To obtain uniqueness of limits of subsequences of \(Q^N\), we need to know that there is a unique continuous solution to (31) that has initial condition \(\rho _0\mathrm {d}{\bar{V}}\). We know that \(t\mapsto \rho _t\mathrm {d}{\bar{V}}\) is a continuous solution to (31) with the right initial condition if \(t\mapsto \rho _t\) satisfies the heat equation with initial condition \(\rho _0\). Therefore it suffices to show that this solution is unique. This result is proven with a boundedness condition in  (Seppäläinen [17], Thm A.28). The main idea of the proof is that the measure valued path \(\alpha _t\) is smoothed by taking its convolution with some smooth kernel with bandwidth \(\epsilon >0\). Then it is shown that this trajectory of functions satisfies the heat equation with initial condition \(\rho _0\) in the strong sense (by interchanging integral and derivatives and using that these identities are known for sufficiently many \(\phi \)), so it must equal \(t\mapsto \rho _t\). Then by letting \(\epsilon \) go to zero, it is shown that the original trajectory \(t\mapsto \alpha _t\) must equal \(t\mapsto \rho _t\mathrm {d}\lambda \), where \(\lambda \) is the Lebesgue measure.

To obtain the analogous result in our setting, we cannot use convolution, since this is not well-defined on a manifold. However, we can smooth the measures by integrating the heat kernel at time \(\epsilon \) with respect to the measures. Using this smoothing, we can follow exactly the same approach, i.e. showing that the smoothed trajectory satisfies the heat equation in a strong sense and then letting \(\epsilon \) go to 0. The boundedness condition is a bound on volumes, which is needed for some estimations in Seppäläinen [17] and for the uniqueness of the strong solution to the heat equation. Since we work in a compact setting and with probability measures, such a bound is not necessary. The uniqueness of the strong solution to the heat equation is a standard result in our case (so for a compact and connected Riemannian manifold).

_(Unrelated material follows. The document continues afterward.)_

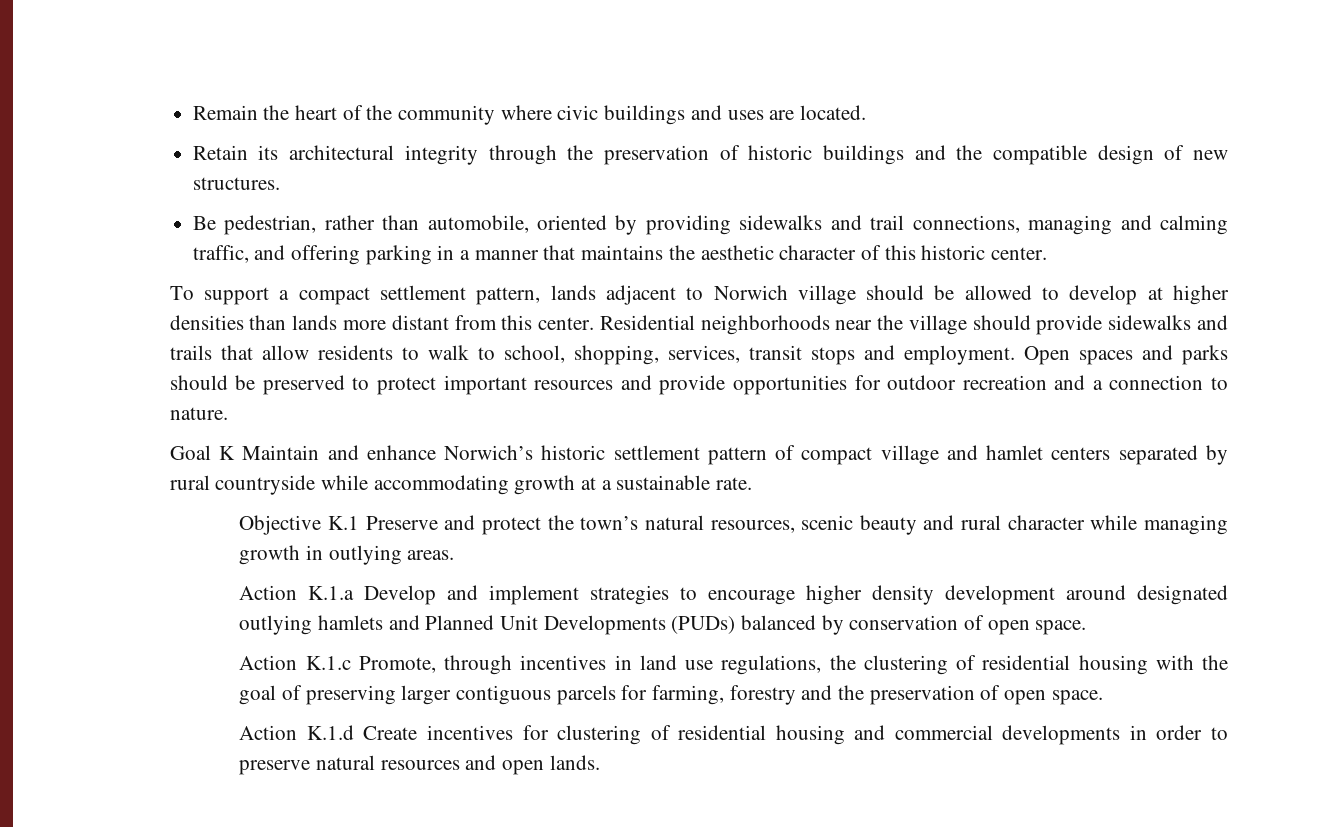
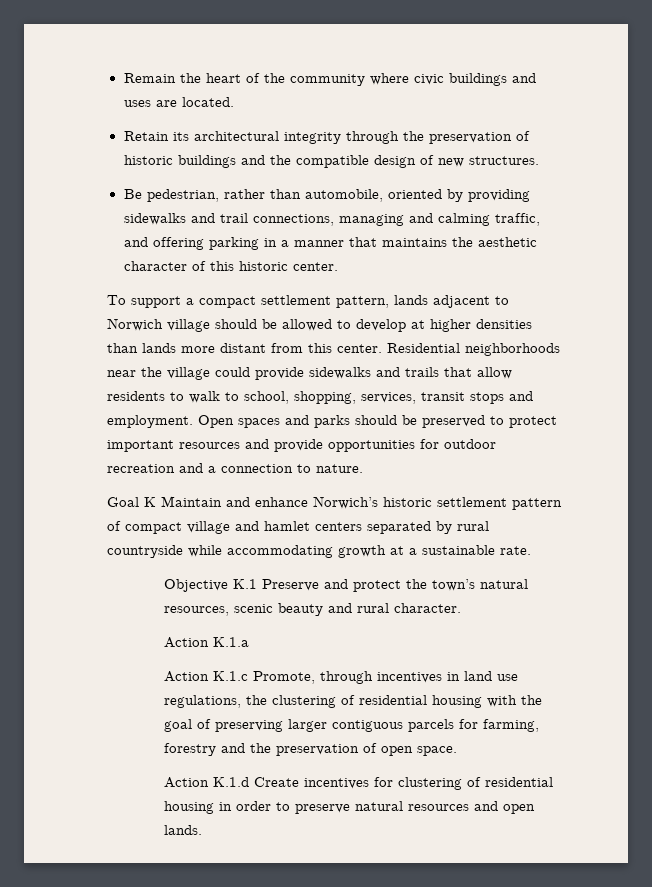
[972,315,1031,330] should -> [215,367,251,377] could
[1007,515,1228,535] [239,545,455,565] [239,585,1229,605] [239,615,1087,635] character while managing growth in outlying areas. // Action K.1.a Develop and implement strategies to encourage higher density development around designated outlying hamlets and Planned Unit Developments (PUDs) balanced by conservation of open space. -> [394,603,462,613] [164,637,250,648] character. // Action K.1.a
[854,725,1121,745] and commercial developments -> (215, 807) none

See for instance [11, Thm. 8.18]. Results on the heat kernel on a manifold can also be found in Grigoryan [11].

Conclusion

Now let \(t\mapsto \rho _t\) be the solution to the heat equation on M with initial condition \(\rho _0\) and call \(\beta :=(t\mapsto \rho _t\mathrm {d}{\bar{V}})\). Recall that (31) holds \(Q-\)a.s. By the uniqueness result above, this implies that Q is a Dirac distribution with \(\beta \) as its support. Since this does not depend on \(Q^{N_k}\), it must be the same for any convergent subsequence, so with arguments given above, we conclude that \(Q^N\rightarrow Q\) weakly. Let \(\gamma ^N\) denote the random trajectory \(t\mapsto \mu ^{N}_t\). Since Q is degenerate, the weak convergence implies convergence in probability, so \(\gamma ^N\rightarrow \beta \) in probability. This is what we wanted to show.